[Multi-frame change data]
□ □ □ □ □ □ □

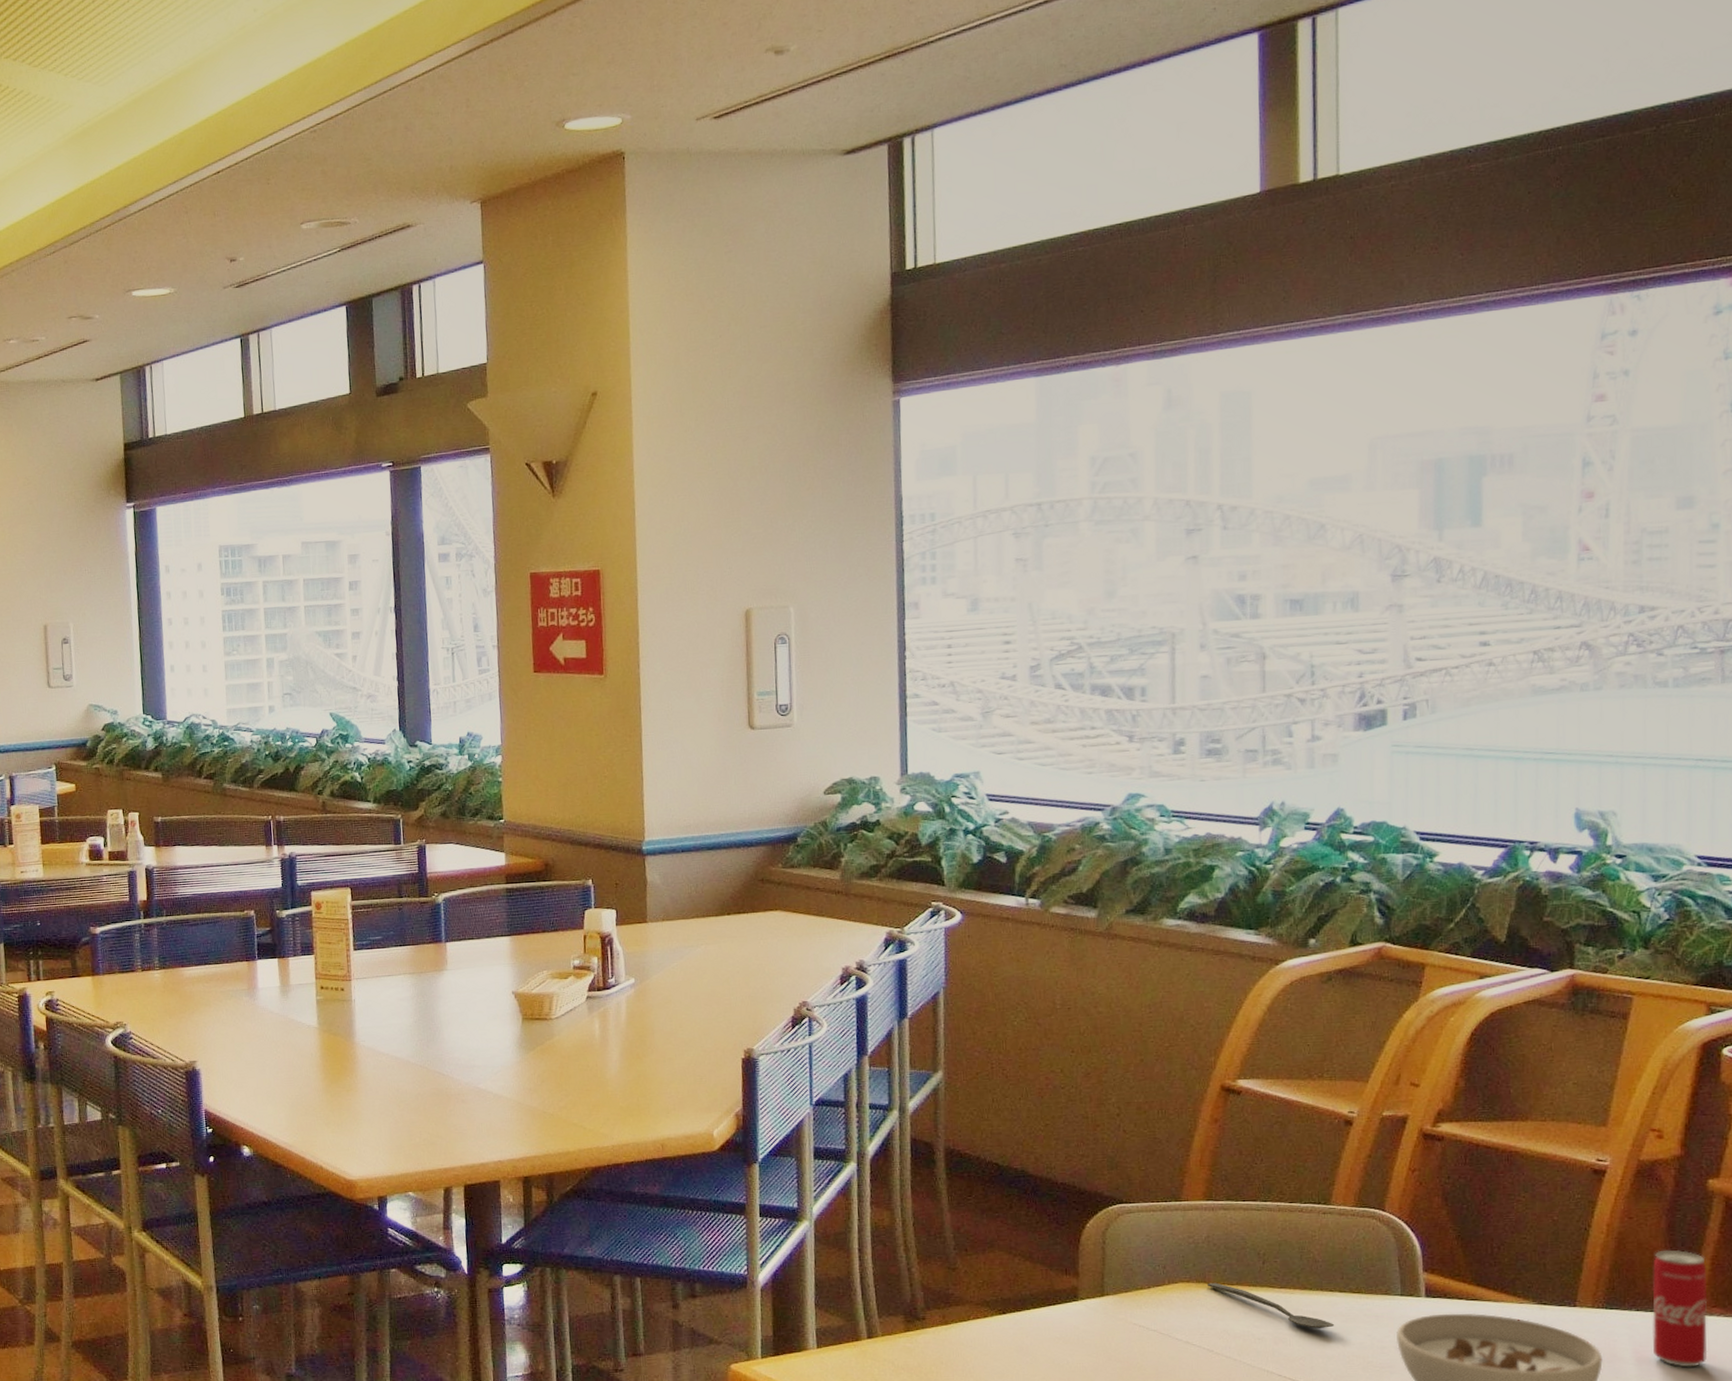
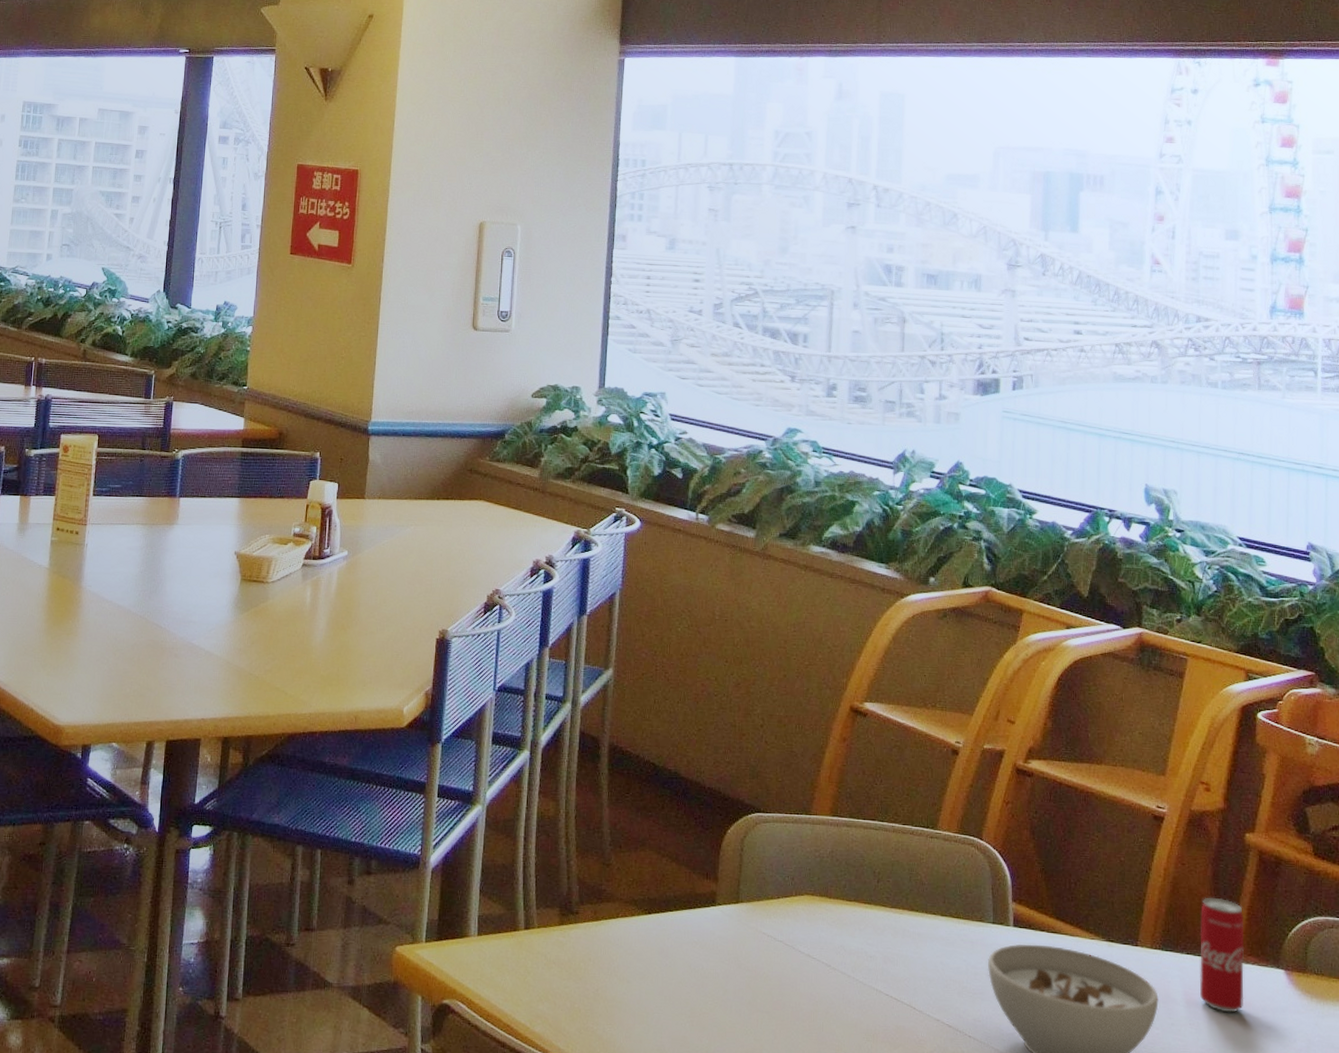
spoon: present [1208,1282,1335,1329] -> none [829,897,936,951]

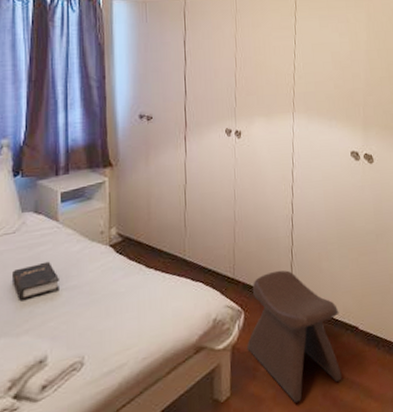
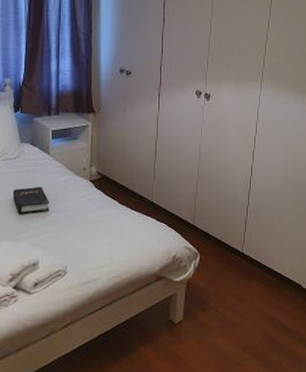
stool: present [247,270,342,403] -> none [200,224,285,336]

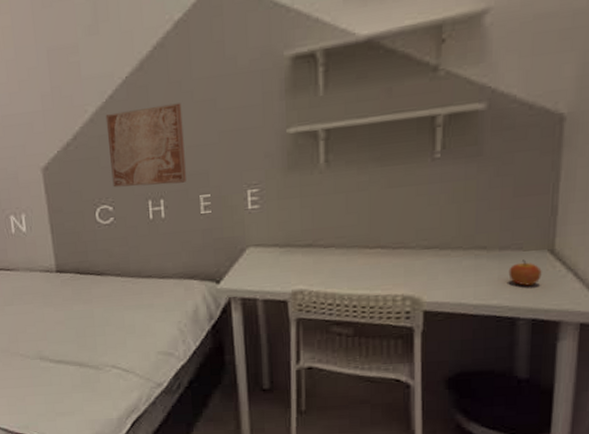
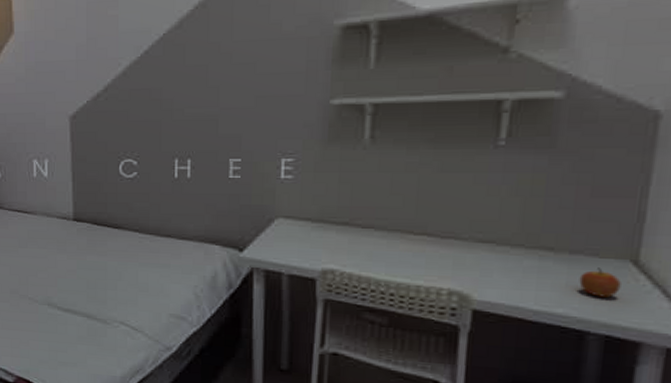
wall art: present [105,103,186,188] -> none [139,64,219,145]

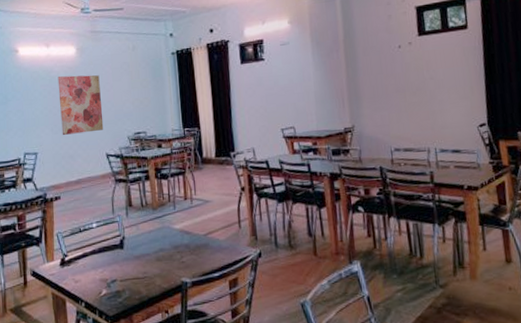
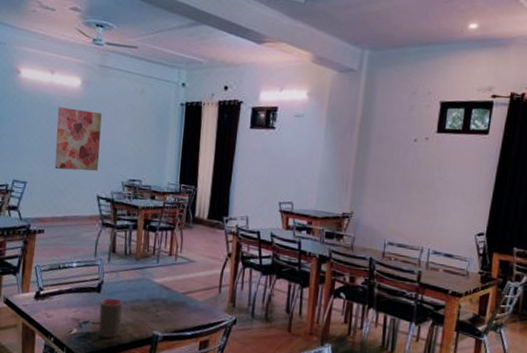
cup: none [125,251,150,294] -> present [98,298,122,338]

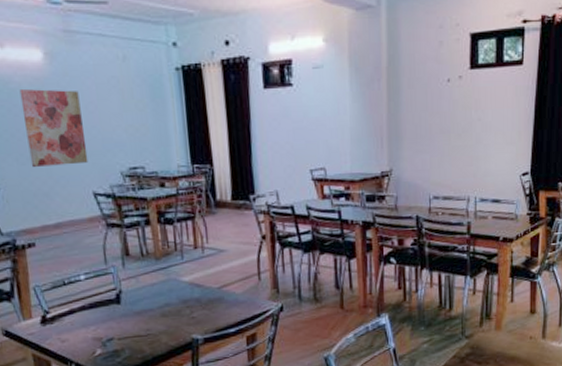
cup: present [98,298,122,338] -> none [123,306,154,353]

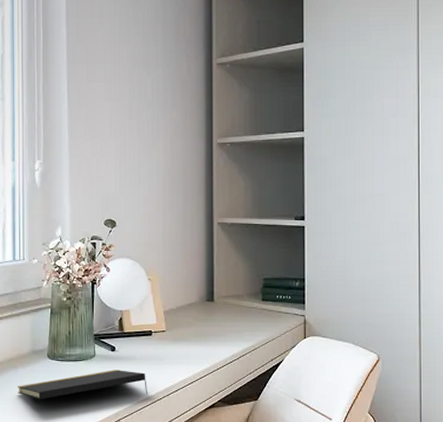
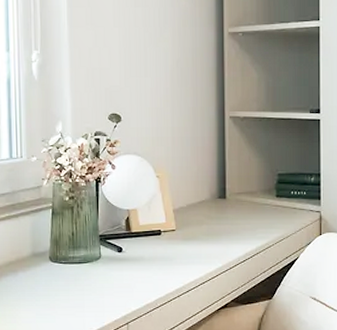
notepad: present [18,370,149,400] -> none [18,271,158,305]

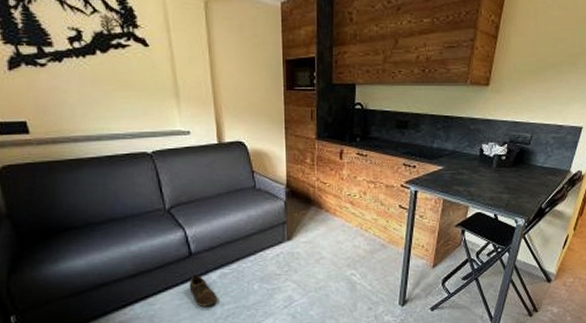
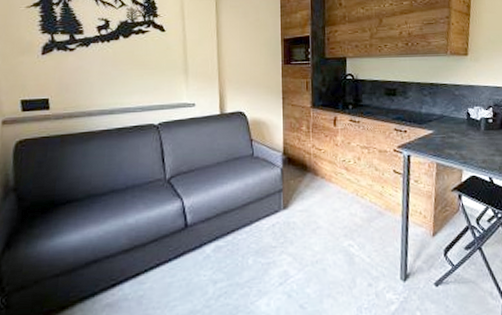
shoe: present [189,274,218,307] -> none [182,248,211,285]

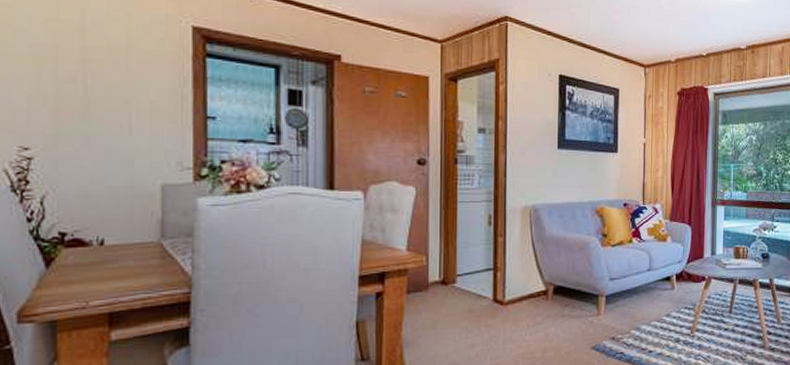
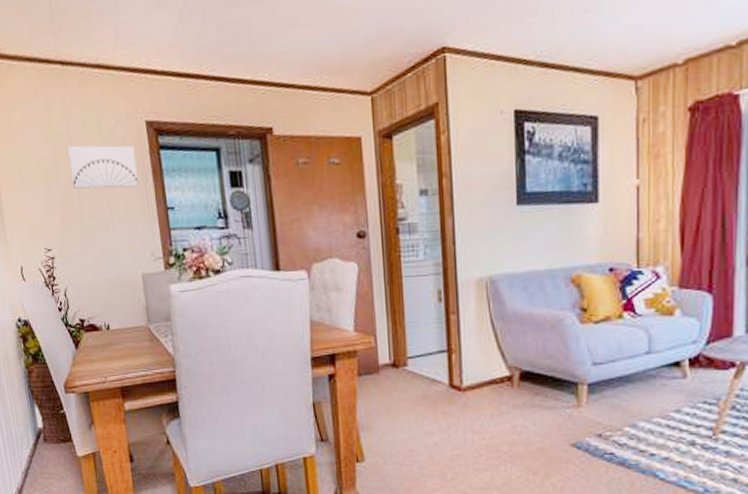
wall art: none [79,36,174,91] -> present [68,145,139,189]

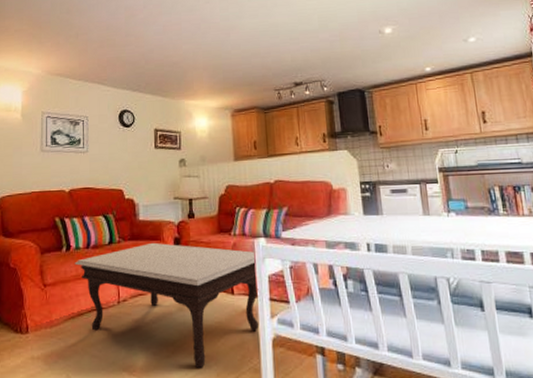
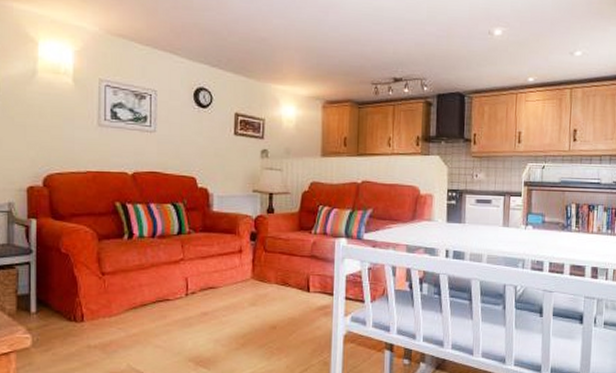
coffee table: present [74,242,260,368] -> none [137,235,335,360]

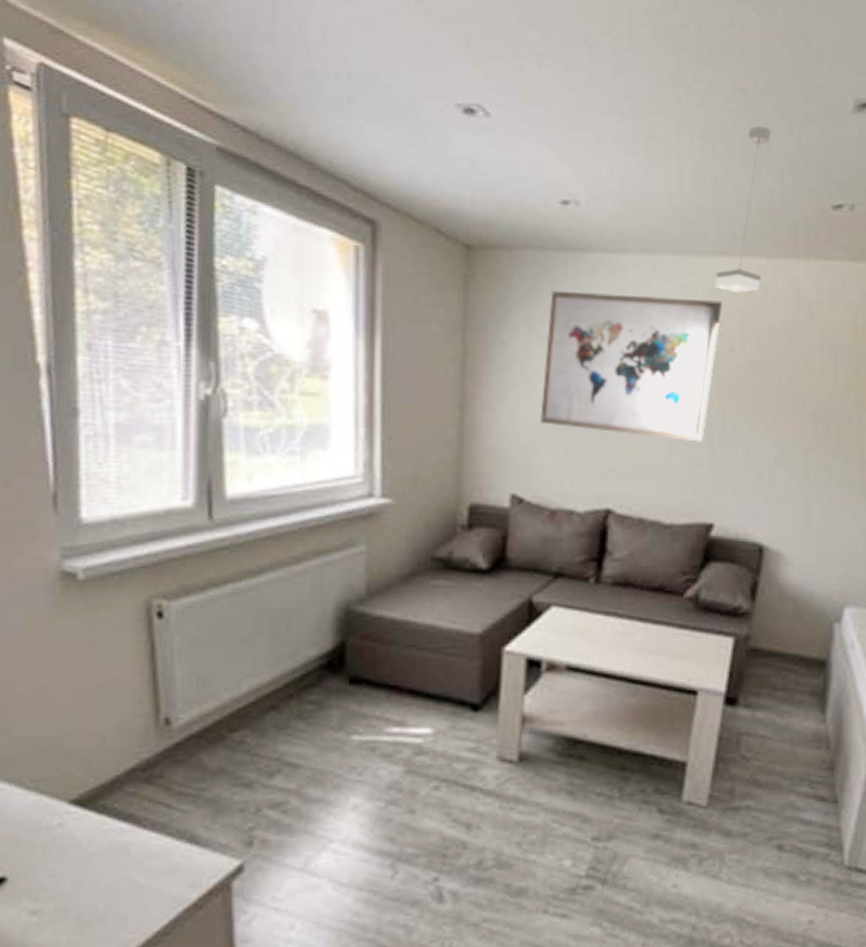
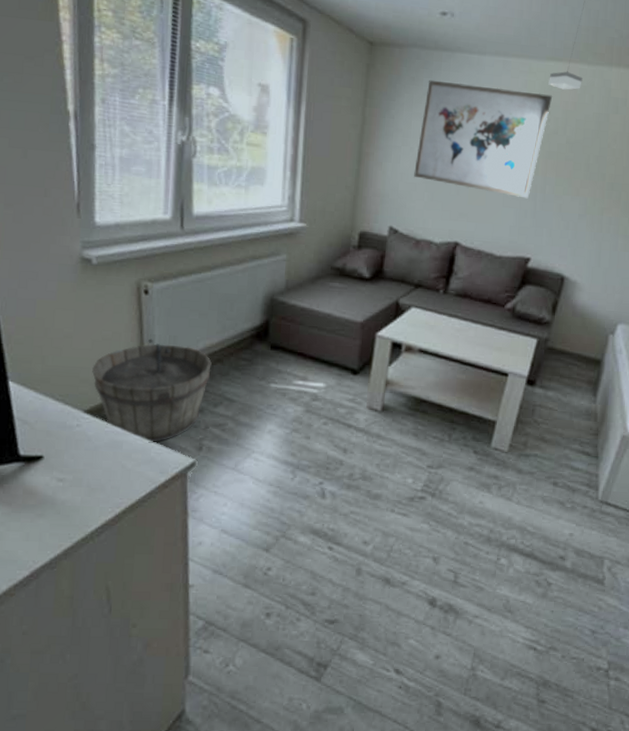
wooden bucket: none [81,683,262,842] -> present [92,339,212,443]

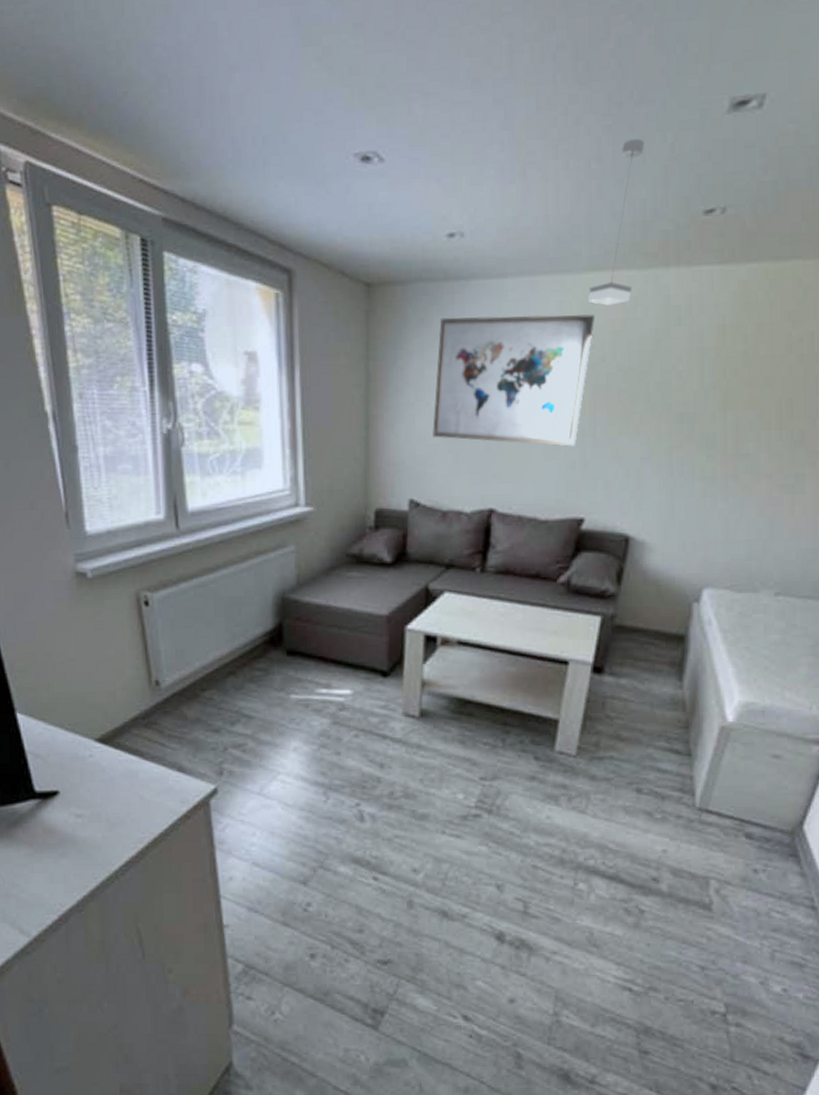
wooden bucket: present [92,339,212,443] -> none [99,655,224,770]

□ □ □ □ □ □ □

▶ **WHAT IS EXPECTED**
Your copy should hold each line above exactly and no pictures at all.

▶ **WRITTEN RESPONSE**
spoon: present [1208,1282,1335,1329] -> none [829,897,936,951]

stool: present [247,270,342,403] -> none [200,224,285,336]

wall art: present [105,103,186,188] -> none [139,64,219,145]

cup: none [125,251,150,294] -> present [98,298,122,338]

cup: present [98,298,122,338] -> none [123,306,154,353]

notepad: present [18,370,149,400] -> none [18,271,158,305]

shoe: present [189,274,218,307] -> none [182,248,211,285]

wall art: none [79,36,174,91] -> present [68,145,139,189]

coffee table: present [74,242,260,368] -> none [137,235,335,360]

wooden bucket: none [81,683,262,842] -> present [92,339,212,443]

wooden bucket: present [92,339,212,443] -> none [99,655,224,770]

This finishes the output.